Burada söylenen çok kaba olarak şudur: “Teknolojinin büyüme için içsel bir faktör olması ve yaygınlaşarak verimliliği artırması, bütün firmaların teknolojiye herhangi bir mal gibi ulaşabilecekleri bir ekonomiyi öngörür.” Ancak bunun olabilmesi için devlet, bilgiye tam ulaşım için rekabet ortamını sağlamalı, etkin para ve maliye politikalarıyla bunu desteklemeli ve etkin eğitim, kamu politikalarını uygulamalıdır. Bu büyüme/kalkınma yaklaşımı, gelişmiş ekonomilerle/gelişmekte olan ekonomiler arasında “tam yakınsamanın” olabileceğini öngörmektedir.
Teknoloji ve İHA örneği...
Bunun -modelin- iki önemli çıkarımı vardır; a) içinde bulunduğumuz yüzyılda -bilgi ekonomileri çağında- teknoloji yaygın kullanabilir bir metadır ve buna herkes ulaşabilir, teknoloji rantı yoktur ama fiyatı vardır, b) birinci çıkarımdan hareketle, şimdiye değin fiyatına razı olsa da, gelişmiş ülkeler izin vermedikçe teknolojiye ulaşamayan gelişmekte olan ülke devletleri, gerekli adımları atarlarsa ve kendilerine dayatılan ortodoks ekonomi politikalarından sıyrılırlarsa, çok hızlı olarak, gelişmiş ülkeler seviyesine gelebilir hatta burayı geçebilir. Tam burada Cumhurbaşkanı Erdoğan’ın şu sözlerini hatırlayayım: “Parasını verdiğimiz halde bunları (İsrail’den ya da ABD’den alınmak istenen İHA ve benzeri teknolojili savunma sistemleri kastediliyor) vermediler. Kötü komşu insanı ev sahibi yaparmış, biz de gerekli adımları attık ve bunların bize vermediği İHA’lardan çok daha iyisini yaptık.” İşte bu konumuz açısından çok güzel ve çok somut bir örnektir. Cumhurbaşkanımızın “daha iyisi” dediği İHA’lar nasıl yapıldı? Burada üç önemli husus var; birincisi bu girişimi destekleyen güçlü bir liderlik ve devlet, ikincisi bu girişimin teknolojisinin içselleşmesini sağlayacak bir eko-sistem ve üçüncüsü kararlı, donanımlı inanmış bir girişimci. Ancak bu başarılı ama münferit örneğin tüm ekonomi için yaygınlaşması önemlidir.

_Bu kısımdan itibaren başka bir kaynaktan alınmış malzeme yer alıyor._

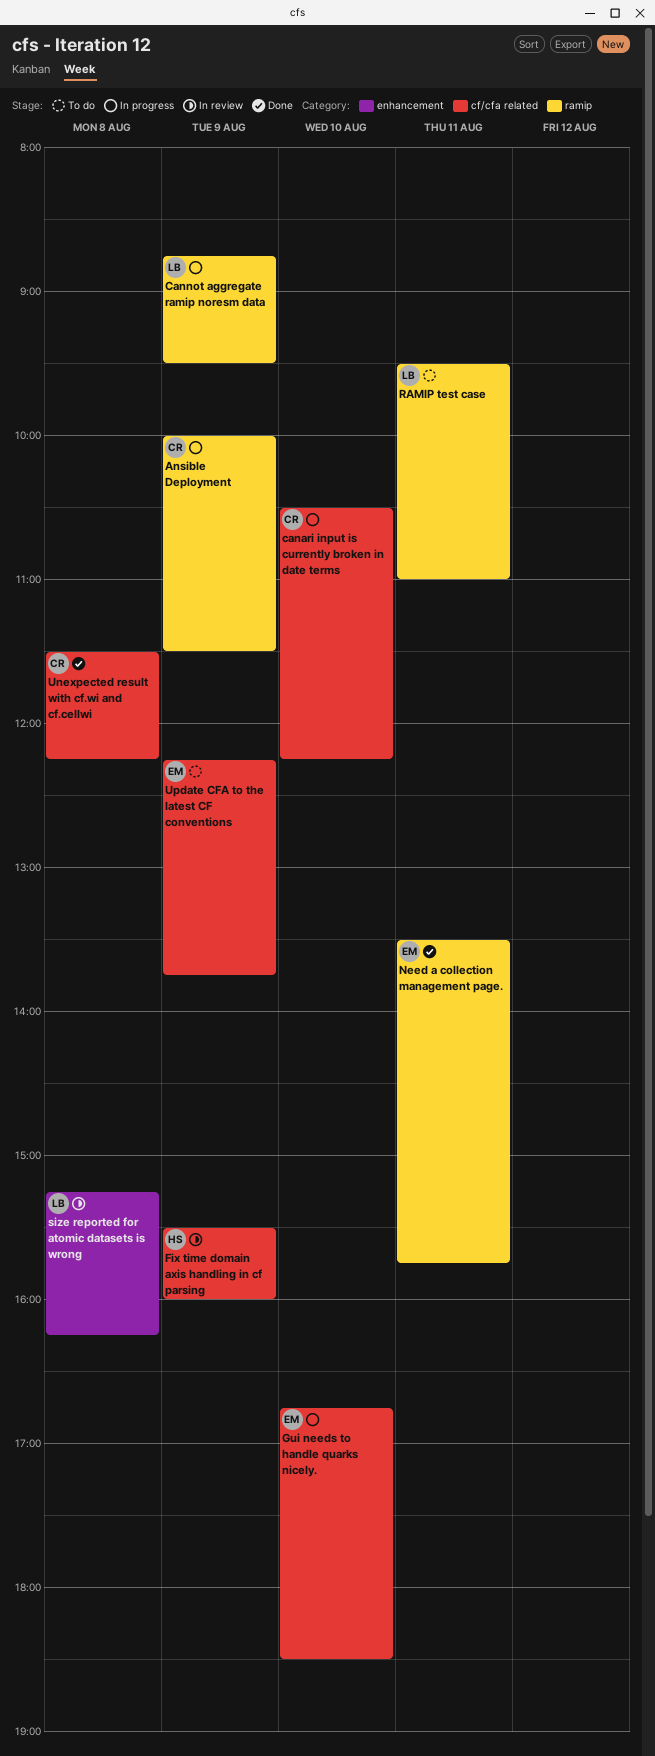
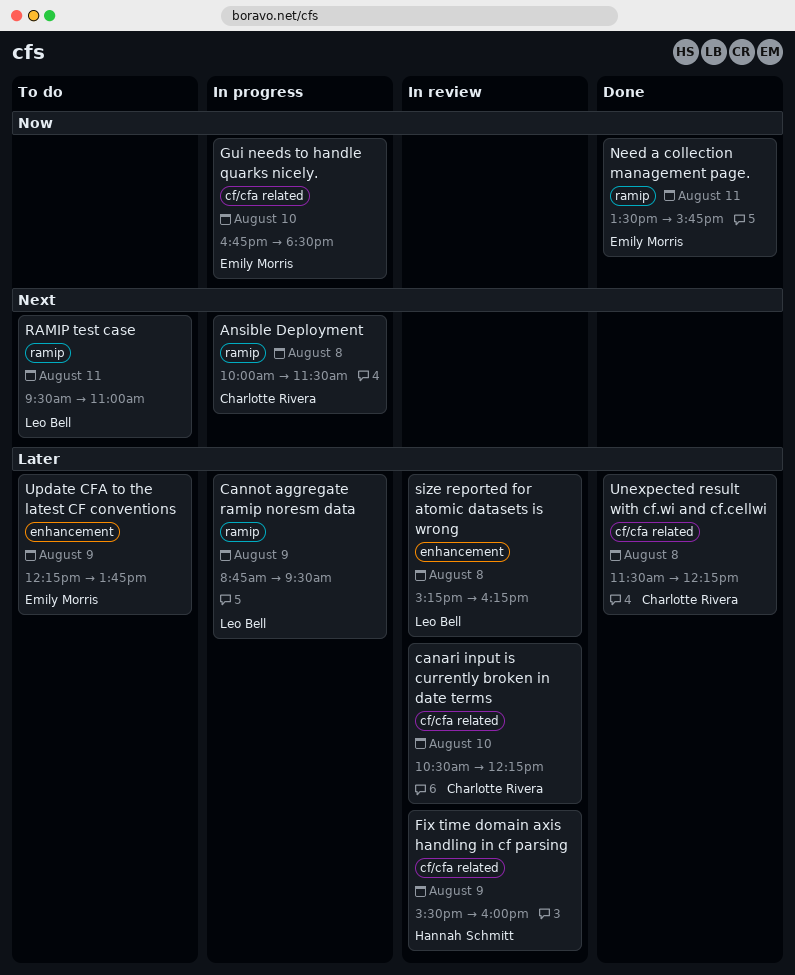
Ansible Deployment, day: Aug 9 -> Aug 8
canari input is currently broken in date terms, status: In progress -> In review
Update CFA to the latest CF conventions, label: cf/cfa related -> enhancement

Bunun da olması için gelişmekte olan ülkelerin geleneksel -ortodoks- para ve maliye politikalarından ayrılması ve bu yeni paradigmaya uygun ekonomi-politika çerçevesine geçmeleri gerekir.
Bir önceki yazıda vurguladığımız şu tezi tekrar edelim:
“Merkantilist-lerden beri sömürgeci-emperyalist ülkeler lehine düzenlenen büyüme paradigmaları da değişmeye başladı. Hatta birbirine tepki olarak geliştirilen Keynesgil ve Liberal teoriler -birlikte- gelişmekte olan ülkelere aynı çıkmazı dayatmıştır. O da şudur: “Gelişmekte olan ekonomiler, gelişmiş ülkelerden ya da hâkim finans sisteminden borçlandığı/borçlanacağı ve bu borçları ödeme kapasitesi kadar büyüyebilir/kalkınabilir. Kalkınma doğrudan borç ödeme kapasitesidir. Para ve maliye politikası çerçevesi de buna göre şekillendirilir. Gelişmekte olan ülkeler, hele hele dünya ortalamasının üzerinde büyürlerse bu sözüm ona felakettir.”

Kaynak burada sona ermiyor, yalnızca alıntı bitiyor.